Mnie chodziło o nauczenie się podstaw, żebym za durnia wśród majtków nie uchodził, gdy mi przyjdą po młotek do kilwatera
i jak się nazywają liny i szmaty, bo to podstawa, żeby mieć poważanie
nie chodzi mi tutaj o nawigowanie okrętem i takie nauki, tylko znajomość: tu jest forkasztel, to jest wanta, to jest bakburta, sterburta. Bramsel, marsel, na wiatr, zwrot przez rufę... Może i jestem trochę bribantem-inżynierem, ale mając kilkudziesięciu podwładnych trzeba zadbać, żeby szacunek był.
O gildię się pytałem, bo wolałbym takich przeszkolonych w obsłudze, niż z łapanki do prochu i dział...

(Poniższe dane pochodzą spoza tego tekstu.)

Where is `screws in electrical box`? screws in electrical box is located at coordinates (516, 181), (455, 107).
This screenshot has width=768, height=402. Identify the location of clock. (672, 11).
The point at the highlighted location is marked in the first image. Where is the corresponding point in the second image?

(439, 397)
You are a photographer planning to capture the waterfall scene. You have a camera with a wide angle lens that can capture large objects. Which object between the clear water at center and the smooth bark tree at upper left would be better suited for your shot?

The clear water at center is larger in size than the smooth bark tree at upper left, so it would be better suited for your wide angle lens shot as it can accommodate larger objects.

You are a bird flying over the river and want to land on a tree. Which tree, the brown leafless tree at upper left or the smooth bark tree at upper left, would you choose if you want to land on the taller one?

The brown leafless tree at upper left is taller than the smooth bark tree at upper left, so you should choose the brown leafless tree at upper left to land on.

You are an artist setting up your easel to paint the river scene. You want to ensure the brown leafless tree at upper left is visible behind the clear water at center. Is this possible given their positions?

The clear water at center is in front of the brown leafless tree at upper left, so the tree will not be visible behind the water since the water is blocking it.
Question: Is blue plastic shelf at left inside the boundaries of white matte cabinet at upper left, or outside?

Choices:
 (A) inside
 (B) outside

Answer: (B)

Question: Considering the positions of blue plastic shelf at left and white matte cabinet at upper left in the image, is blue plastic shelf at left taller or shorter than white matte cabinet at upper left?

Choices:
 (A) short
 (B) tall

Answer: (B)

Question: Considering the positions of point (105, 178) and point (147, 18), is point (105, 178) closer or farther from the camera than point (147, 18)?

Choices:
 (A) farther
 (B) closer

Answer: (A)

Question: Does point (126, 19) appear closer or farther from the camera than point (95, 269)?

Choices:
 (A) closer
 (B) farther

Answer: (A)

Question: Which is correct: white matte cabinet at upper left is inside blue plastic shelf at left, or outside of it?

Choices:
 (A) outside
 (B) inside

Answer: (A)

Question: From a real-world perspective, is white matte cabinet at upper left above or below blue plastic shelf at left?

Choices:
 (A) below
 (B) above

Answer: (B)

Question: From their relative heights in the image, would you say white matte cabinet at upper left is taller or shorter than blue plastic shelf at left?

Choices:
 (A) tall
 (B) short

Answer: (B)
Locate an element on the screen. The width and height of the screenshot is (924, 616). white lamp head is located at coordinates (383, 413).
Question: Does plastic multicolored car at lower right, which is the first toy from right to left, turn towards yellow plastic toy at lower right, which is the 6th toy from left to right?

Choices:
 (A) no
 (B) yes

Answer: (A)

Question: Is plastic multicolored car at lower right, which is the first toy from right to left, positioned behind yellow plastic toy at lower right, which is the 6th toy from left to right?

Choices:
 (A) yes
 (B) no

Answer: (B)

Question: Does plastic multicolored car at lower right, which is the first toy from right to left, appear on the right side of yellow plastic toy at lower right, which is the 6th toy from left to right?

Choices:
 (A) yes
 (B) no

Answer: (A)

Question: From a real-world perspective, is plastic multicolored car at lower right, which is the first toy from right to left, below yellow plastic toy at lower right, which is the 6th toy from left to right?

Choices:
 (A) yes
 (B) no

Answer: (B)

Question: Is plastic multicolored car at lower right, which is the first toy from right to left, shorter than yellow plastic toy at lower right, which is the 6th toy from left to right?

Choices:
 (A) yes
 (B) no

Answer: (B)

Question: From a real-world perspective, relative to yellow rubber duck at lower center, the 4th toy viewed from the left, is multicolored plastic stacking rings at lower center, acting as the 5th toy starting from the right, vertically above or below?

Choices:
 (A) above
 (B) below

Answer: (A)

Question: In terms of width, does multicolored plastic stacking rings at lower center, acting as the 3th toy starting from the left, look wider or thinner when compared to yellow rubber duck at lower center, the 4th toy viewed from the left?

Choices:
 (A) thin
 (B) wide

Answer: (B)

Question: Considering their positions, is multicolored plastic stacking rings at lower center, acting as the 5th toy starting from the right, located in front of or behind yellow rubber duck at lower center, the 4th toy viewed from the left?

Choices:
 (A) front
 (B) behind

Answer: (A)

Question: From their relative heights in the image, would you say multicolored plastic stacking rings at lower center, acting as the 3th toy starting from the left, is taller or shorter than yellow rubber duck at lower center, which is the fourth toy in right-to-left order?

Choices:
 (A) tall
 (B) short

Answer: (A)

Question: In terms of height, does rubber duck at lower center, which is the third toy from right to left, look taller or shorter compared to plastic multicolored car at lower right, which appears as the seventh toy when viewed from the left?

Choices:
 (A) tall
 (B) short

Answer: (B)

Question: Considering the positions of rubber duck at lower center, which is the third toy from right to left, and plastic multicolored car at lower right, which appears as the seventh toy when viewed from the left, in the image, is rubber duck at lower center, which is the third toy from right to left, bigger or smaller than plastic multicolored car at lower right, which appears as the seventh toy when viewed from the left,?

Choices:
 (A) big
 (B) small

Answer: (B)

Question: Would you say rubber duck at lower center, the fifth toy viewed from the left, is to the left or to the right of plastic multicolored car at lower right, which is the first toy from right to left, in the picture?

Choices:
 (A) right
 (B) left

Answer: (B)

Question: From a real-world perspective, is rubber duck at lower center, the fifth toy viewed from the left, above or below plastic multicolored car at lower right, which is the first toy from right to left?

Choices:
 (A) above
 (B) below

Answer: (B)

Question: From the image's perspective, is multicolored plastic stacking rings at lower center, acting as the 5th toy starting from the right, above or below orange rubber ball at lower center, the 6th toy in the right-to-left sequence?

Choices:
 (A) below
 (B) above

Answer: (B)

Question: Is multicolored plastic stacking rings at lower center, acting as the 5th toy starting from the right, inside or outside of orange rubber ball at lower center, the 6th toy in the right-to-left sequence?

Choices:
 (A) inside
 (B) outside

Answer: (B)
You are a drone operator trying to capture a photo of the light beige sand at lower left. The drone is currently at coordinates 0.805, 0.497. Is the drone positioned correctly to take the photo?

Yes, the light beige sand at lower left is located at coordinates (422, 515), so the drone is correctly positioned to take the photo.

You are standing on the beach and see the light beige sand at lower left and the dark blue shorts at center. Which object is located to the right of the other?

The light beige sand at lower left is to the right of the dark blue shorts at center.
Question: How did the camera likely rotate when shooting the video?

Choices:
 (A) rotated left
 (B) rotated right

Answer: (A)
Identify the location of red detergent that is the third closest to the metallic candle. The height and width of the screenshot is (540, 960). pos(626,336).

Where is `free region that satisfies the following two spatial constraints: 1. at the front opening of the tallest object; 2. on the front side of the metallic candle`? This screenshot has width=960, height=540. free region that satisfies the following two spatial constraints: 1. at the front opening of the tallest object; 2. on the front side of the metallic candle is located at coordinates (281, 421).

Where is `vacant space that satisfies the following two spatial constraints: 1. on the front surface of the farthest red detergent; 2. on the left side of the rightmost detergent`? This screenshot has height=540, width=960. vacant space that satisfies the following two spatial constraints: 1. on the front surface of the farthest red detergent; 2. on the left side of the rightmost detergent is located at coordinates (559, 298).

A odnośnie abordażu: myślałem o przejmowaniu wrogiego okrętu w całości, wtedy walenie do niego z dział nie ma sensu, natomiast zwiększona ilość abordażystów, jak najbardziej.
Pytanie mam o to długie kalendarium. Generalnie politykę wielkiego świata Bardin ma tam, gdzie słońce nie dochodzi. Czy brak znajomości dat i wydarzeń z jego strony, będzie MG przeszkadzał?